We must also comment on the retinal arterial precipitates seen in 6 of our animals during 10 different infusions. Each solution, when examined by transmission electron microscopy, showed particles—5-μm aggregates in the melphalan and 2-μm crystals in the carboplatin (Figure 10). We do not believe these particles solely account for the retinal artery precipitates. We hypothesize that our findings resulted from a complex interaction among inflammatory mediators, leukostasis, and the particulates seen on electron microscopy, which could be in keeping with reported retinal arteriole emboli or Roth spots.¹⁴ Clearly, further investigation is needed.

Last, we must address the relevance of our preclinical model. Prior studies^23- 25 have shown Rhesus macaques are a valid model to study anticancer drug pharmacokinetics because they are large enough for repeated sampling, inclusive of blood and cerebrospinal fluid.
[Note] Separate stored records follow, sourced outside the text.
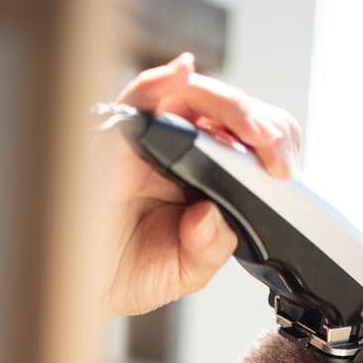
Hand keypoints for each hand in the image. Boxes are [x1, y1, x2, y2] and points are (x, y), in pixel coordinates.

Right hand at [94, 52, 301, 319]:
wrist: (75, 291)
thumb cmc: (122, 273)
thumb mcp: (186, 269)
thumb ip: (211, 246)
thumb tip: (214, 214)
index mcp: (201, 176)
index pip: (247, 143)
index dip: (273, 146)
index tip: (287, 171)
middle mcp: (176, 149)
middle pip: (228, 113)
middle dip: (263, 127)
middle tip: (279, 158)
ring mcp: (146, 137)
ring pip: (194, 94)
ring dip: (231, 107)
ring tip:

Furthermore, the size and weight of an adult male Rhesus macaque is comparable with that of a human 2-year-old, the age of a child most likely to undergo SSIOAC. These similarities provided us a means to better understand the SSIOAC, most notably the acute vascular ocular toxicities we have detailed using real-time ophthalmic imaging throughout the course of infusion.

As an institution, we have not yet adopted SSIOAC for the treatment of intraocular retinoblastoma in our patients. We encourage those who have to investigate the questions we have raised, specifically with regard to acute vascular toxicities, drug concentration, pH, and particulates. In turn, we will pursue our questions in preclinical models. In conclusion, we believe we have shown there is considerable merit in documenting real-time observations during SSIOAC.